Excerpted passage:

* * *

The Minnesota Orchestra's three-week Russian music festival got off to a bright and thoughtful start Thursday morning at Orchestra Hall.
While it's unlikely that anyone in the audience suddenly had the illusion that he or she was cruising down the Volga with a glass of vodka in hand, the mix of minimal but intriguing exhibits in the lobby from the collection of the Museum of Russian Art in Minneapolis along with a program of interesting works led by the gifted young conductor Courtney Lewis provided at least a hint of atmosphere.
The repertoire was unusual, and there was a subtle coherence to the four works performed. Shostakovich's son, Maxim, gave the premiere of his father's seldom-heard Piano Concerto No. 2 on Maxim's 19th birthday in 1957 while a student at the Moscow Conservatory. Prokofiev, 45 years earlier, gave the premiere of his own Piano Concerto No. 1 when he was 21 and a student at the St. Petersburg Conservatory.

* * *

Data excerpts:

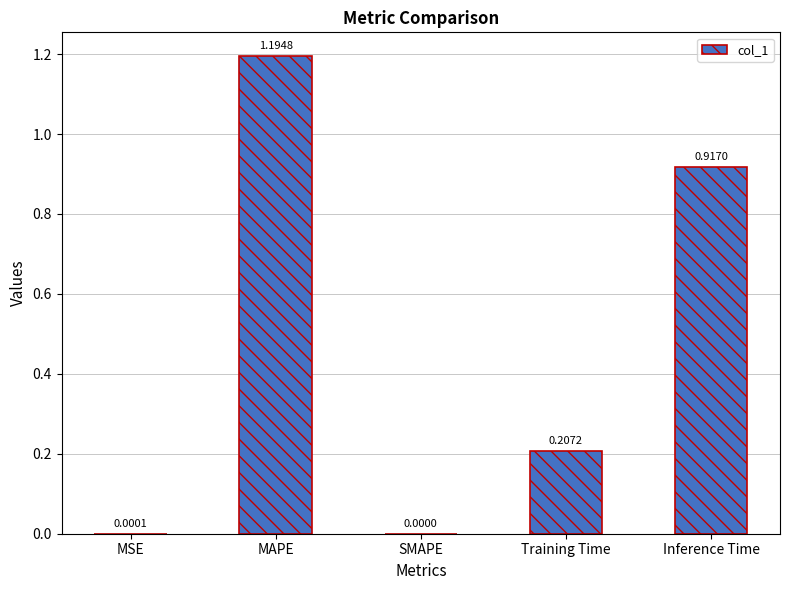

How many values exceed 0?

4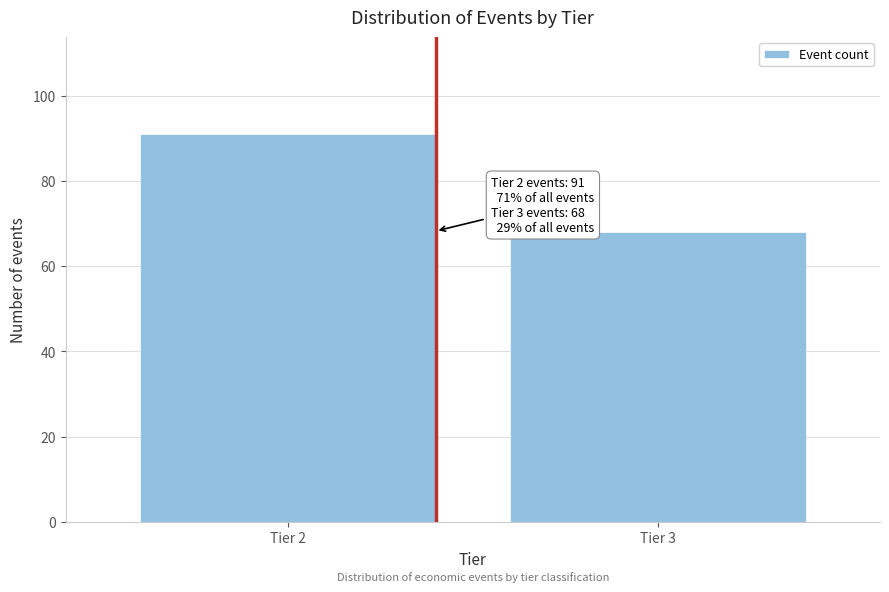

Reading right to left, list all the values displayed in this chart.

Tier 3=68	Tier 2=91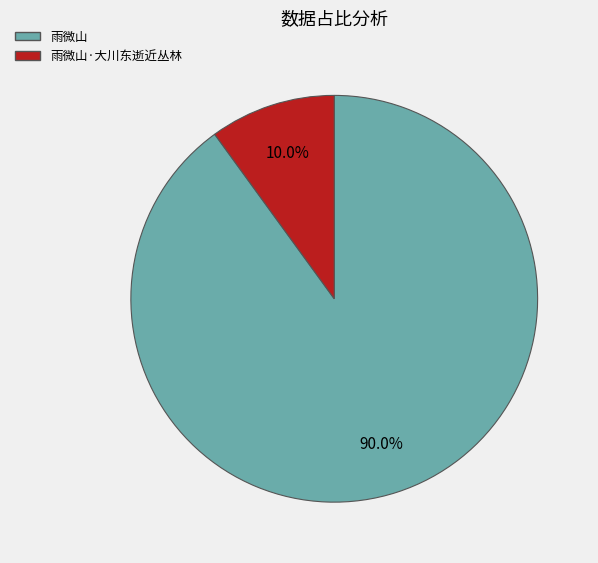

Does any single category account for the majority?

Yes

* * *

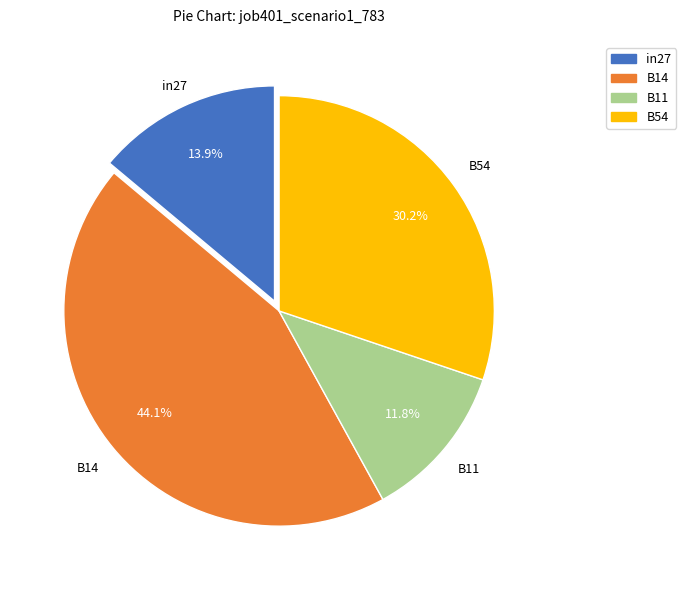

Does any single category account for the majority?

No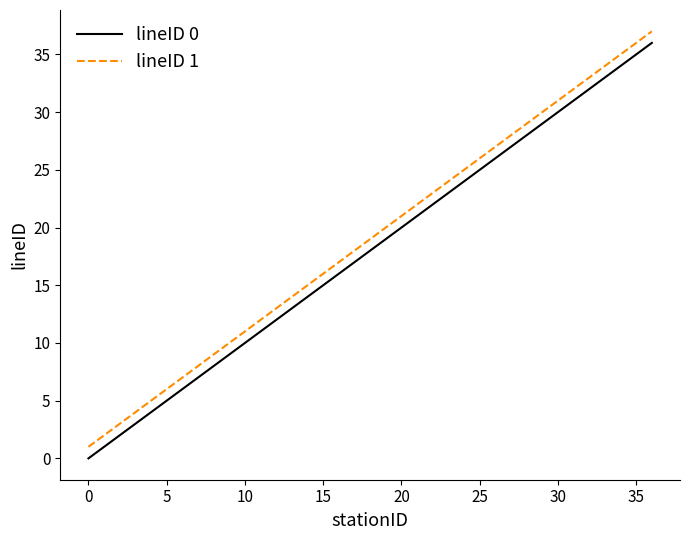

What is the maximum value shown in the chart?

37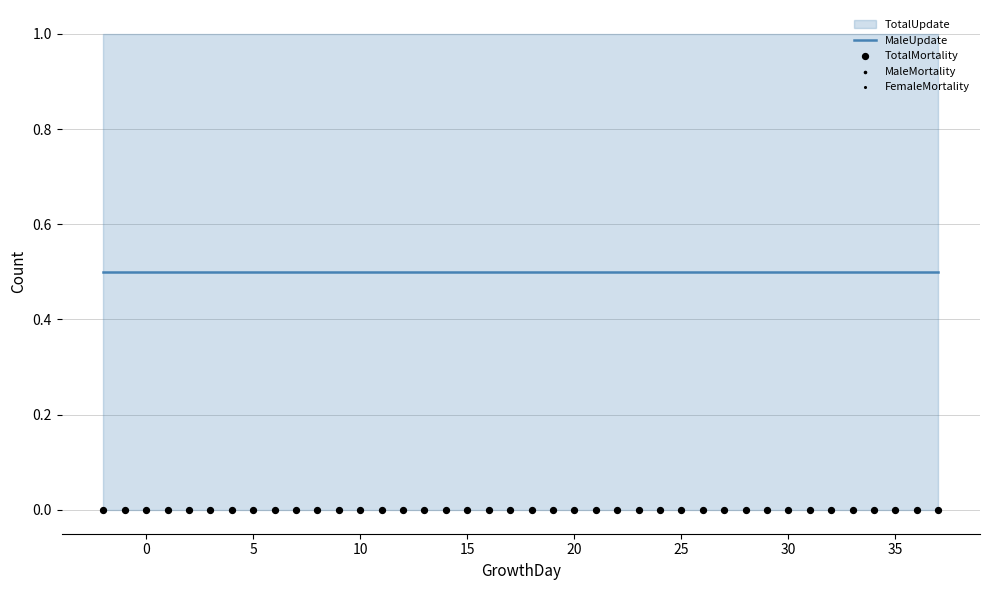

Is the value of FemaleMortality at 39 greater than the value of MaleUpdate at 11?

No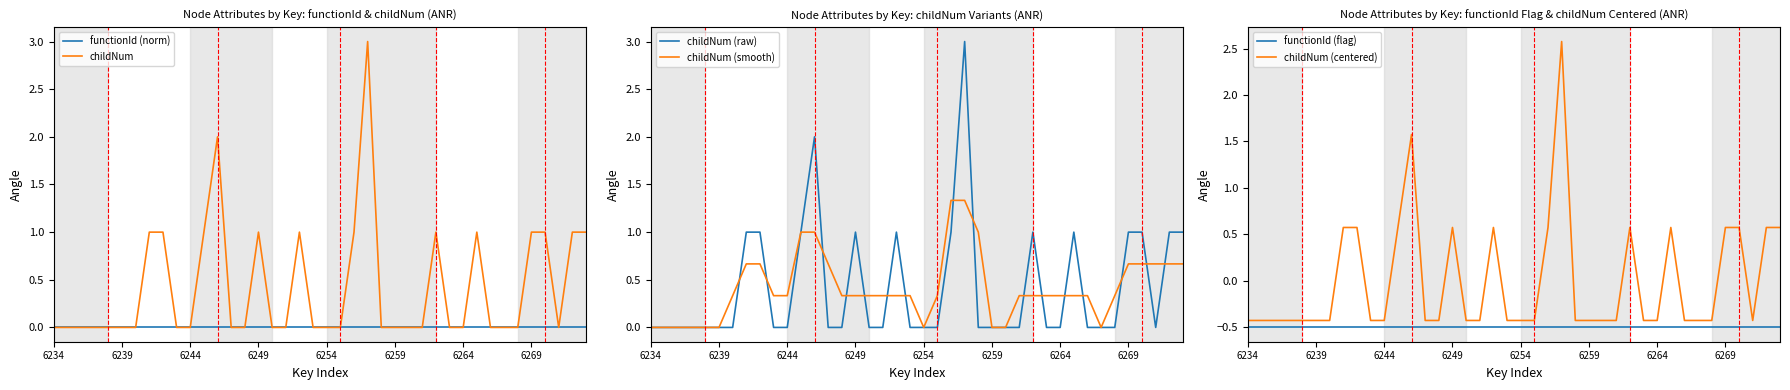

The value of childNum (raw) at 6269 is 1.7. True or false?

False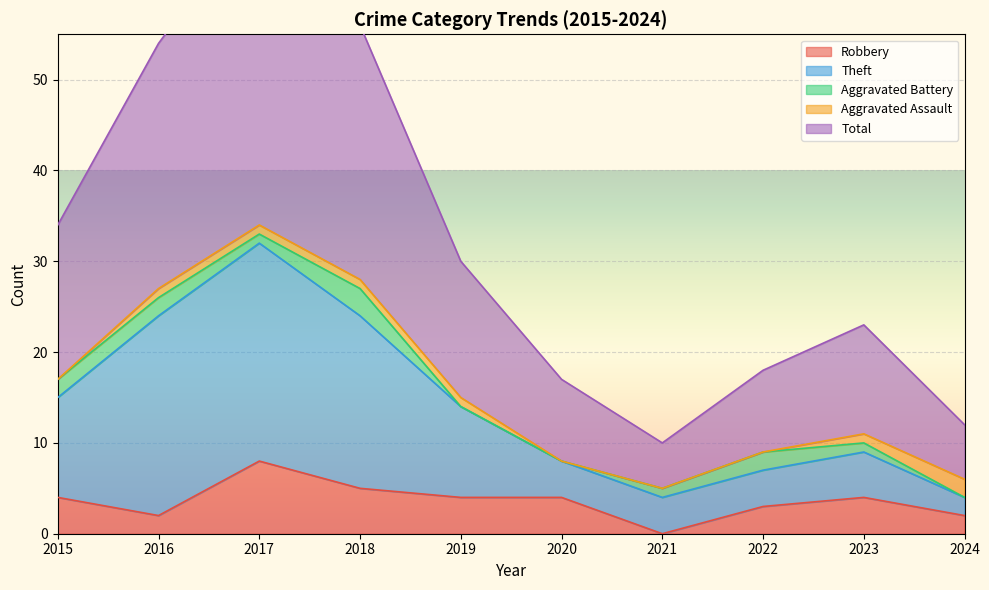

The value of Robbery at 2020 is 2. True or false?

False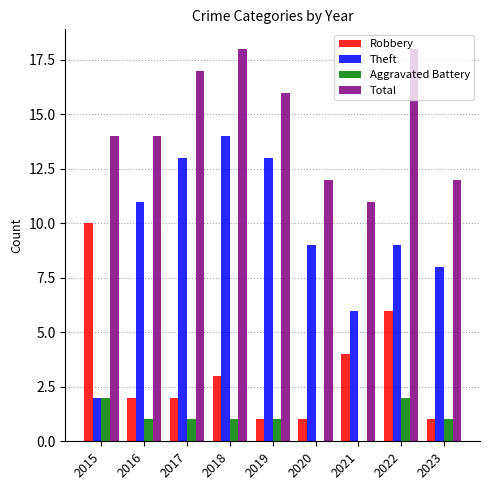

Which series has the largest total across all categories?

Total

* * *

Work to complete:
• a. Can you reproduce everything in the festival review from "While it's unlikely" down to "St. Petersburg Conservatory."?
• b. In the festival review, what provided at least a hint of atmosphere at Orchestra Hall, in one to three sentences?

List of solutions:
• a.
While it's unlikely that anyone in the audience suddenly had the illusion that he or she was cruising down the Volga with a glass of vodka in hand, the mix of minimal but intriguing exhibits in the lobby from the collection of the Museum of Russian Art in Minneapolis along with a program of interesting works led by the gifted young conductor Courtney Lewis provided at least a hint of atmosphere.
The repertoire was unusual, and there was a subtle coherence to the four works performed. Shostakovich's son, Maxim, gave the premiere of his father's seldom-heard Piano Concerto No. 2 on Maxim's 19th birthday in 1957 while a student at the Moscow Conservatory. Prokofiev, 45 years earlier, gave the premiere of his own Piano Concerto No. 1 when he was 21 and a student at the St. Petersburg Conservatory.

• b. Minimal but intriguing exhibits in the lobby from the collection of the Museum of Russian Art in Minneapolis provided it. These were combined with a program of interesting works led by the gifted young conductor Courtney Lewis.